BRANO DA LEGGERE →
'''

22 maggio 2019

L’INTERVISTA / WOLFGANG TILLMANS

 
“VOTE TOGETHER. VOTE FOR EUROPE”
“Ciò che ci unisce è molto di più di quello che ci divide”. Questo il motto della grande campagna dell’artista

di

420 milioni di cittadini europei tra il 23 e il 26 maggio eleggeranno il nuovo Parlamento Europeo, che rappresenterà 508 milioni di cittadini: “Vote together” è la campagna di Between Bridges, fondazione creata da Wolfgang Tillmans nel 2017, che invita tutti gli elettori a riflettere sull’importanza di partecipare al voto e, soprattutto, mira a renderli più consapevoli dell’importanza dell’Unione Europea per la vita quotidiana, i diritti e il futuro dei cittadini degli Stati membri.
Una campagna molto concreta che si avvale di materiale scaricabile e dell’immediata diffusione: dai 44 poster in tutte le 24 lingue ufficiali dell’EU, ai video pensati per essere postati sui social media, a cui si affiancano spiegazioni pratiche su come votare e notizie di politica riguardanti le elezioni (e non solo) in tutta l’Unione, fino alle magliette con vari slogan e la data delle elezioni, con le quali, per la campagna, importanti fotografi hanno ritratto cittadini comuni e personaggi illustri.
Abbiamo posto alcune domande su questa iniziativa a Wolfgang Tillmans.
Che cos`è “Vote together”, come è nata?

'''

ESERCIZIO 1 → Raccogli tutte le righe dei record in cui compare la stringa "italic".
Il testo e i record sono materiali distinti, senza legami tra loro.

(Record tratti da un dataset)
'''

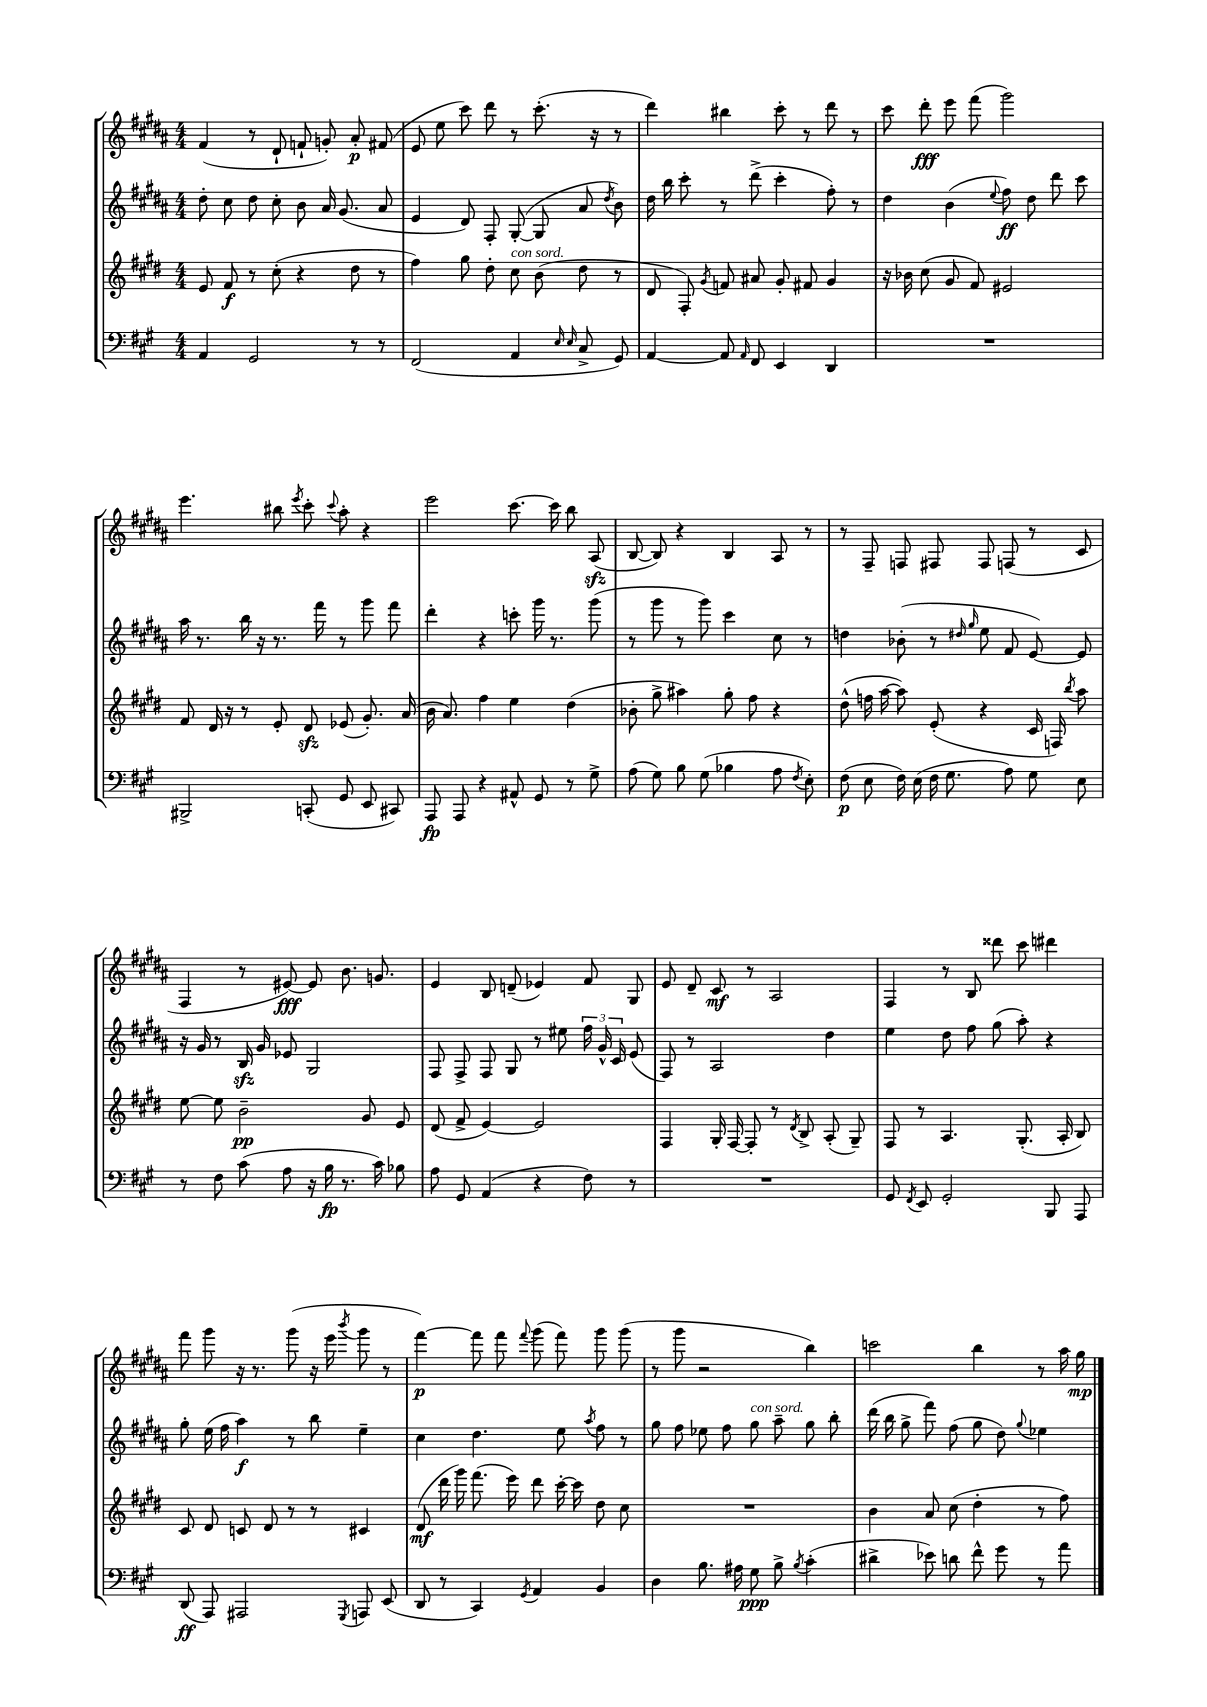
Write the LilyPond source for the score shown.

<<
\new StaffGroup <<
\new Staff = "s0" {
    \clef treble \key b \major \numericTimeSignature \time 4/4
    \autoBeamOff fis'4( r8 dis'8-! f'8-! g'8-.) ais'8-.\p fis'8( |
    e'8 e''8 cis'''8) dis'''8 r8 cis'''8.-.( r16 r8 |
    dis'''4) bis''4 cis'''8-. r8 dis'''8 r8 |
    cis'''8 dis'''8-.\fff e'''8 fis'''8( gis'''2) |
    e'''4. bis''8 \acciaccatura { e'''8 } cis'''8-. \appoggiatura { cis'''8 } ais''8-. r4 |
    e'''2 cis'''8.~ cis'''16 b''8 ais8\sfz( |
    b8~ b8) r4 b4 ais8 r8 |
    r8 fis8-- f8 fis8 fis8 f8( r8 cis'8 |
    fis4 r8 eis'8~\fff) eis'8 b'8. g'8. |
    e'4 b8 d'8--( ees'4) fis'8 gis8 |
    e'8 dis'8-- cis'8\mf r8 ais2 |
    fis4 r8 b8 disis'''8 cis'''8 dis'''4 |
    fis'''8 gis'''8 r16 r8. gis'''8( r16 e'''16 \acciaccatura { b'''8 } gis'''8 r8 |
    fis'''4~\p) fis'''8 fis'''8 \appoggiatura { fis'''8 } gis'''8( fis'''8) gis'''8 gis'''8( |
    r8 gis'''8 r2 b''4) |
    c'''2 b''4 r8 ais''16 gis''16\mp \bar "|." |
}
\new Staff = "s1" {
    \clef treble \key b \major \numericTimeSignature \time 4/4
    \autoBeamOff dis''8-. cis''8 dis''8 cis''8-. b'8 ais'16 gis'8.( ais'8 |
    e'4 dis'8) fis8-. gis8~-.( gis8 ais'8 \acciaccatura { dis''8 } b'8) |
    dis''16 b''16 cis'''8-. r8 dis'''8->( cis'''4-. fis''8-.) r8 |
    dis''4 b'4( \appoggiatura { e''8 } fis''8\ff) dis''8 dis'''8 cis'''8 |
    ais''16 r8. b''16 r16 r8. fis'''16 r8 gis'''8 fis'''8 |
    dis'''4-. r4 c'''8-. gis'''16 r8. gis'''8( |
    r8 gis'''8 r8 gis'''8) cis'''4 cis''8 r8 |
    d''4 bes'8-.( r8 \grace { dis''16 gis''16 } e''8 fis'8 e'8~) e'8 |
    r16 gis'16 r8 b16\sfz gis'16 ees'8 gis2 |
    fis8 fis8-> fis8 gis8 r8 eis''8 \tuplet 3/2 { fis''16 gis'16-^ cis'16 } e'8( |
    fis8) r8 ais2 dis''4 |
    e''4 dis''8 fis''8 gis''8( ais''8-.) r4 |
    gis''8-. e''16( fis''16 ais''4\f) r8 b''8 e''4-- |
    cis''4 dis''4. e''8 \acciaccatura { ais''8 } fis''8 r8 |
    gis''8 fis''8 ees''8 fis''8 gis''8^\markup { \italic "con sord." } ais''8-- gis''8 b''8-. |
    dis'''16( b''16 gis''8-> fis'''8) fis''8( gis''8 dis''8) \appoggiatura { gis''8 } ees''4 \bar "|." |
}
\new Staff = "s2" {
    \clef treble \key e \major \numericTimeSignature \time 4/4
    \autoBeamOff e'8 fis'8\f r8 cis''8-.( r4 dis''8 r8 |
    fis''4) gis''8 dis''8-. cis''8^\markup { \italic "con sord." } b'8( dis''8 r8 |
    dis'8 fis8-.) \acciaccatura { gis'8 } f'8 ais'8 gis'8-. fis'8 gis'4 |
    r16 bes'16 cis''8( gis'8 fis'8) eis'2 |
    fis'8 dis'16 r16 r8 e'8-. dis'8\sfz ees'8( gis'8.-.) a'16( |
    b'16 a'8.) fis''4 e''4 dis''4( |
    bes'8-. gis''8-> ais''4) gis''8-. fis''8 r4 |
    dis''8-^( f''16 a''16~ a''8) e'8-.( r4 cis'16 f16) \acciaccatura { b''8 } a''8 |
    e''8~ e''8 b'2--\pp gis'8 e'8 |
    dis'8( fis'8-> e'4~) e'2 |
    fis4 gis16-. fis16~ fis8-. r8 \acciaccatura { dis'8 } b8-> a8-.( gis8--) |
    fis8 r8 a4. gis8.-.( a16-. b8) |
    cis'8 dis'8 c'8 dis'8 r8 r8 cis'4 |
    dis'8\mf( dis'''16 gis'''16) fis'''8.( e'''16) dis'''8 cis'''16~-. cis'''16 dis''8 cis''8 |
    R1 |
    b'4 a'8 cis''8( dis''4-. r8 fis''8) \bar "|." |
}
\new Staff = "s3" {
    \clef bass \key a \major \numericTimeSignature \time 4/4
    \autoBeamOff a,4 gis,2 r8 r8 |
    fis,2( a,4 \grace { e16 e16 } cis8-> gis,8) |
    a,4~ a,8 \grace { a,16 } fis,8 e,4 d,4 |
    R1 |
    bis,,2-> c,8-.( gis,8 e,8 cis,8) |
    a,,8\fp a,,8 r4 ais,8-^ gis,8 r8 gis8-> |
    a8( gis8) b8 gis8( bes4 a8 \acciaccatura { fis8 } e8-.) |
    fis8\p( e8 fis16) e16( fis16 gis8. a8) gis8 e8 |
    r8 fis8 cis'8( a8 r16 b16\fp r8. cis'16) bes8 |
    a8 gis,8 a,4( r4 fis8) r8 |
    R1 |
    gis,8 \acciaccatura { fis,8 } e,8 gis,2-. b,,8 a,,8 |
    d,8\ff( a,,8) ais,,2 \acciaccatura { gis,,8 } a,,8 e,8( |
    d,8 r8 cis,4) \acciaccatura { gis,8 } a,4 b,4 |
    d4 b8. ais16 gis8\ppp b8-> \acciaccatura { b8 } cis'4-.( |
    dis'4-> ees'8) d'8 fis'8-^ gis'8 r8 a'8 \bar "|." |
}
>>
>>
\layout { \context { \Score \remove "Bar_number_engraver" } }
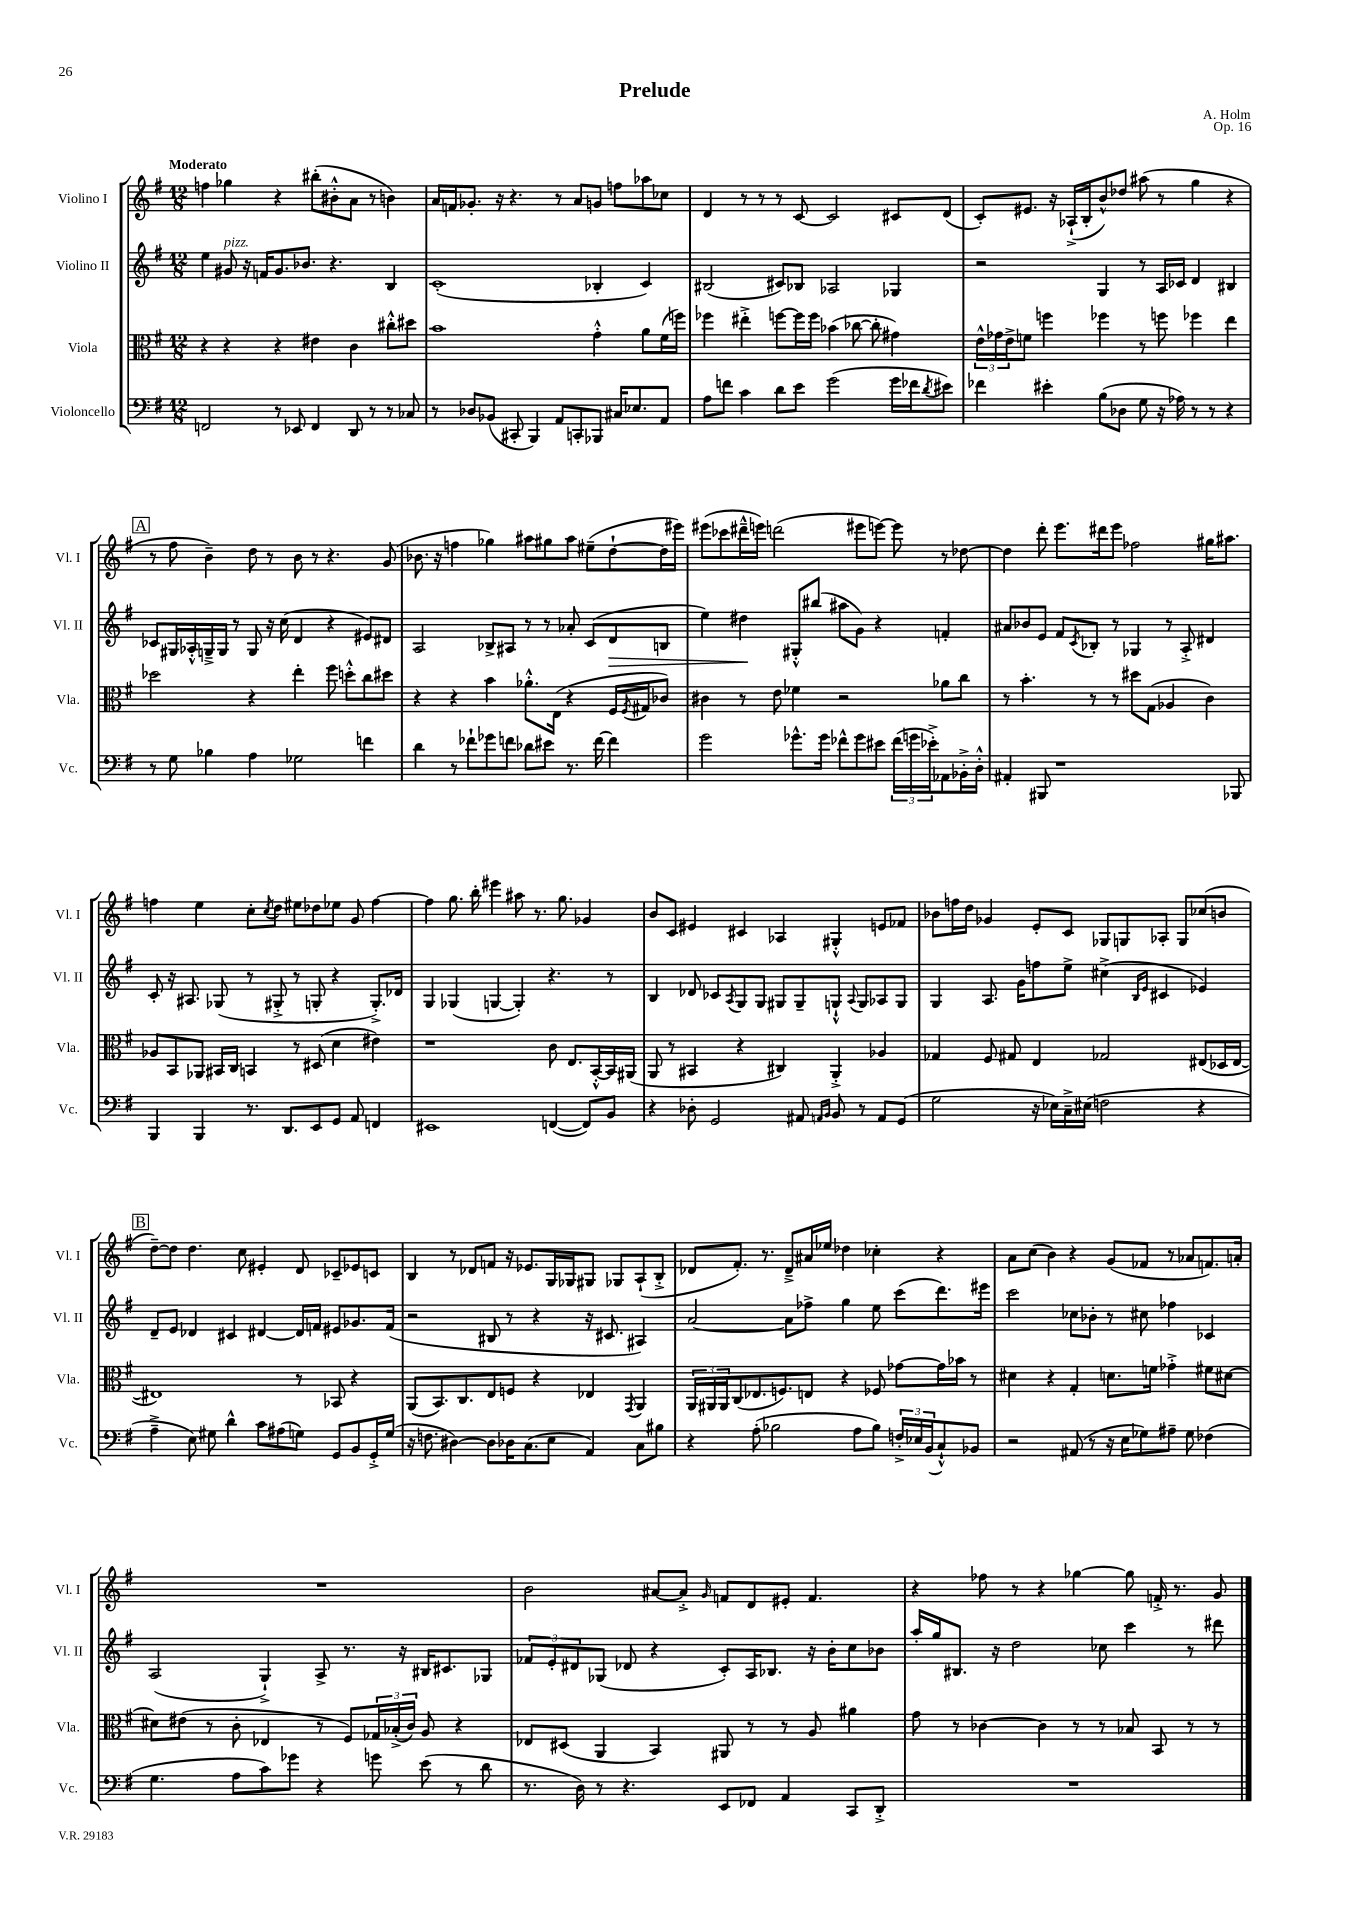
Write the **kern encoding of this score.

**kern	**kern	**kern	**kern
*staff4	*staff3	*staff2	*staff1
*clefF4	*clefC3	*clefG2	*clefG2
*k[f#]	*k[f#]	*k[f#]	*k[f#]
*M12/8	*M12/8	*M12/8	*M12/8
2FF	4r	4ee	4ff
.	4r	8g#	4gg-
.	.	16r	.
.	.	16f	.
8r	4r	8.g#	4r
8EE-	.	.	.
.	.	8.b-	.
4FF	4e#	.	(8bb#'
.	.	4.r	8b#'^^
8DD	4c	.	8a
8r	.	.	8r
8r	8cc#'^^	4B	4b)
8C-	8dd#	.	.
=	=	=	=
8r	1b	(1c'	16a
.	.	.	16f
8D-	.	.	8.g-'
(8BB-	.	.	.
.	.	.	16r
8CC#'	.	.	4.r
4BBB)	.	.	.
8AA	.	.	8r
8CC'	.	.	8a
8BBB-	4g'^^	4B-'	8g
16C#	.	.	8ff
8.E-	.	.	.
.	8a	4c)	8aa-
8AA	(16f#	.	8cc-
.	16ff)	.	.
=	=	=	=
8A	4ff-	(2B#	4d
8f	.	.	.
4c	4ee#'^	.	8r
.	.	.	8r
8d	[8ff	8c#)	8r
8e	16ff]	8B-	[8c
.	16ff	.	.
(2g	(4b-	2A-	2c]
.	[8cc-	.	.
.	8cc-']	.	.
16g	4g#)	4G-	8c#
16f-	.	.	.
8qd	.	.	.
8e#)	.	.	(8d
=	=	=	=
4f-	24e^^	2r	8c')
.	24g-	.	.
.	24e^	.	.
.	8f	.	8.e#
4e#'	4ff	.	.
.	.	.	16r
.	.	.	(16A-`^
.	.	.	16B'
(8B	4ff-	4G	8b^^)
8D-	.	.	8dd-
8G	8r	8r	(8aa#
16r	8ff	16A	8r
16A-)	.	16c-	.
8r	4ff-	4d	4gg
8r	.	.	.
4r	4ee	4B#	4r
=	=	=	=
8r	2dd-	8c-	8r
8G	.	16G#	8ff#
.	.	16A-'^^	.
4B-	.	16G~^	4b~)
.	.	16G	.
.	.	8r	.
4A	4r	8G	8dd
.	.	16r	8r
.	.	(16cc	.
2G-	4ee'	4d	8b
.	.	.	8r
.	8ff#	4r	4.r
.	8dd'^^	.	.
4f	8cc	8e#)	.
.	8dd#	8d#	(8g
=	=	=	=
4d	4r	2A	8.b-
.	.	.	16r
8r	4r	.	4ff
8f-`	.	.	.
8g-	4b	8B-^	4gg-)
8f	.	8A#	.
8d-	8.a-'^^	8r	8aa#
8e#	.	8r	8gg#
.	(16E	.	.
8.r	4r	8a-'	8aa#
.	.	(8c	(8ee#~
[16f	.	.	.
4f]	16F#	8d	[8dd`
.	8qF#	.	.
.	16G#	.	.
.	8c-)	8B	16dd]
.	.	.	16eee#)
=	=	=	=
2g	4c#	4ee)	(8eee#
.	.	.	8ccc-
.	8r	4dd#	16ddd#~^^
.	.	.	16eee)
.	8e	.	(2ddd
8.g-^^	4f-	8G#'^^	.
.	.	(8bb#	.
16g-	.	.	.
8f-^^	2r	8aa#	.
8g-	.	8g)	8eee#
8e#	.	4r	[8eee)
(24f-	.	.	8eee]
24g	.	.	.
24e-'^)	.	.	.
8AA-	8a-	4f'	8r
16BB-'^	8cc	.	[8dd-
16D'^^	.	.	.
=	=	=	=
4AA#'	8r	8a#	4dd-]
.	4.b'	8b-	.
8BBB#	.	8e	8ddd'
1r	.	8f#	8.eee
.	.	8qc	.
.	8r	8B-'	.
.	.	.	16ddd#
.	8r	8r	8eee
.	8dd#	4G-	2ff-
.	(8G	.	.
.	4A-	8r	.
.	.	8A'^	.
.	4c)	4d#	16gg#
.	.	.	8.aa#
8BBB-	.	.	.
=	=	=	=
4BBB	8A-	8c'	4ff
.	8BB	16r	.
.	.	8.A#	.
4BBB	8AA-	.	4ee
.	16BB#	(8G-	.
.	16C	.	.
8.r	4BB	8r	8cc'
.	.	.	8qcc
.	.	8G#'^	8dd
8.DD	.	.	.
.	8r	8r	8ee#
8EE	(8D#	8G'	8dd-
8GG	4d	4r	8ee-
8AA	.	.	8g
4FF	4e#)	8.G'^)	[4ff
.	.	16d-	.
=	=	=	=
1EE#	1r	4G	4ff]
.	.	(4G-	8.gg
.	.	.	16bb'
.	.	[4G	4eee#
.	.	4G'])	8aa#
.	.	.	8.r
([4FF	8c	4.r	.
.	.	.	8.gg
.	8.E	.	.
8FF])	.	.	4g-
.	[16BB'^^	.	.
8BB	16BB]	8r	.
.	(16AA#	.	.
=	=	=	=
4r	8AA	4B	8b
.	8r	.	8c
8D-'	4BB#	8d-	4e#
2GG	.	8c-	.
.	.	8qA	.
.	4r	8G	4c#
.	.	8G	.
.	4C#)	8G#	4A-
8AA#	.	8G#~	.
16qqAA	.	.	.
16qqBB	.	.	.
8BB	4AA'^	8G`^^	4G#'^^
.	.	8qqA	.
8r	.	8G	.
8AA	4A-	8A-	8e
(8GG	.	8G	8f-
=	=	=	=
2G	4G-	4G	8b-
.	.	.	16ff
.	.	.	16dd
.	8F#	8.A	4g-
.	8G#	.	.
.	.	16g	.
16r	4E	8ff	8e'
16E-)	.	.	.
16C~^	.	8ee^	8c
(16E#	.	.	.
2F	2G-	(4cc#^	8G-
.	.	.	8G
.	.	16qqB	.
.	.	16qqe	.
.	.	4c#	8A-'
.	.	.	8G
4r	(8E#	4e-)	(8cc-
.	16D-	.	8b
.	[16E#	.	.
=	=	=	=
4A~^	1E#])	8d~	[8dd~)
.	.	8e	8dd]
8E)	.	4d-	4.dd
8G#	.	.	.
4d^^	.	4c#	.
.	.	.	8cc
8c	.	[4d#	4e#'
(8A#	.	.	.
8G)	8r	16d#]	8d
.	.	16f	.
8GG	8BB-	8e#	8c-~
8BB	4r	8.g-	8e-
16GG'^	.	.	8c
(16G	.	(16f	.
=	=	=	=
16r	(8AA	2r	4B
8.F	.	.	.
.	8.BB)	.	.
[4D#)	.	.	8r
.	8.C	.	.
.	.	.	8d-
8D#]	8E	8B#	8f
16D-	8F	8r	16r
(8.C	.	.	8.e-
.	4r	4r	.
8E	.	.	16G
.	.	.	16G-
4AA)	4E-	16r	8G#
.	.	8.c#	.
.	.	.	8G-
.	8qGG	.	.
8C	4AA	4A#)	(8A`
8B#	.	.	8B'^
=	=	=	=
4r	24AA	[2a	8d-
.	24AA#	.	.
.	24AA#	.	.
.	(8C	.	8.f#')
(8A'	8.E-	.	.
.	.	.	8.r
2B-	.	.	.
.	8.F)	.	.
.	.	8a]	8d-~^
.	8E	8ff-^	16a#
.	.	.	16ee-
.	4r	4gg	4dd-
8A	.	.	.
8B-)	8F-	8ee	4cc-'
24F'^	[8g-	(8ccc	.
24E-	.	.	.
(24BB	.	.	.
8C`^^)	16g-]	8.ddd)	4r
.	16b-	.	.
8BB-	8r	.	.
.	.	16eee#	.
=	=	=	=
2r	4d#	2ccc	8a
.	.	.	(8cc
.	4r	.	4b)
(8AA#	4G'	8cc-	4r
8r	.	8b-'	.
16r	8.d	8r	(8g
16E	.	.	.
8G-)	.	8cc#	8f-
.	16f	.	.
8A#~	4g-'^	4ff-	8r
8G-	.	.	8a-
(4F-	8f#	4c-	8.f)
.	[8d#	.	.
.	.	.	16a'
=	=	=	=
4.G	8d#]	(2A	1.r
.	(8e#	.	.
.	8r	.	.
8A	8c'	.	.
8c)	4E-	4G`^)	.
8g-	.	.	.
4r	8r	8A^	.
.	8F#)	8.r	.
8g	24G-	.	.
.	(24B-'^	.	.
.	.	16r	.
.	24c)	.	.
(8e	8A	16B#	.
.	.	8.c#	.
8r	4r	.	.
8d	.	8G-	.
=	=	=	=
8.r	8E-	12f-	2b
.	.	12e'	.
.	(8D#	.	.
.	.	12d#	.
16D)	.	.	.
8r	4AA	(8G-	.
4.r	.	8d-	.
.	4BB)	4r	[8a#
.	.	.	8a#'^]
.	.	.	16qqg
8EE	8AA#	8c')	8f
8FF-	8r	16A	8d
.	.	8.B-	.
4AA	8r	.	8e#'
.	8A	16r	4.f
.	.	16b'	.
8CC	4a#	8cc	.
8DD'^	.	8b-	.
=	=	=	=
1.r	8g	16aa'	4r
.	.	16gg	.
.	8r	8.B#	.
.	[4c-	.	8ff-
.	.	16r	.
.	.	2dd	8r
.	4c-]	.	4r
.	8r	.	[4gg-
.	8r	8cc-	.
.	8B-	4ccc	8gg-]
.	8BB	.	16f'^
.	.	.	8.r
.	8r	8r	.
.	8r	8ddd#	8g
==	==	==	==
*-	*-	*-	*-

'''

ESERCIZIO 2 → Secondo il testo, in che anno Wolfgang Tillmans ha creato la fondazione Between Bridges?

SOLUZIONE 1 →
    gis''8 fis''8 ees''8 fis''8 gis''8^\markup { \italic "con sord." } ais''8-- gis''8 b''8-. |
    fis''4) gis''8 dis''8-. cis''8^\markup { \italic "con sord." } b'8( dis''8 r8 |

SOLUZIONE 2 → Nel 2017.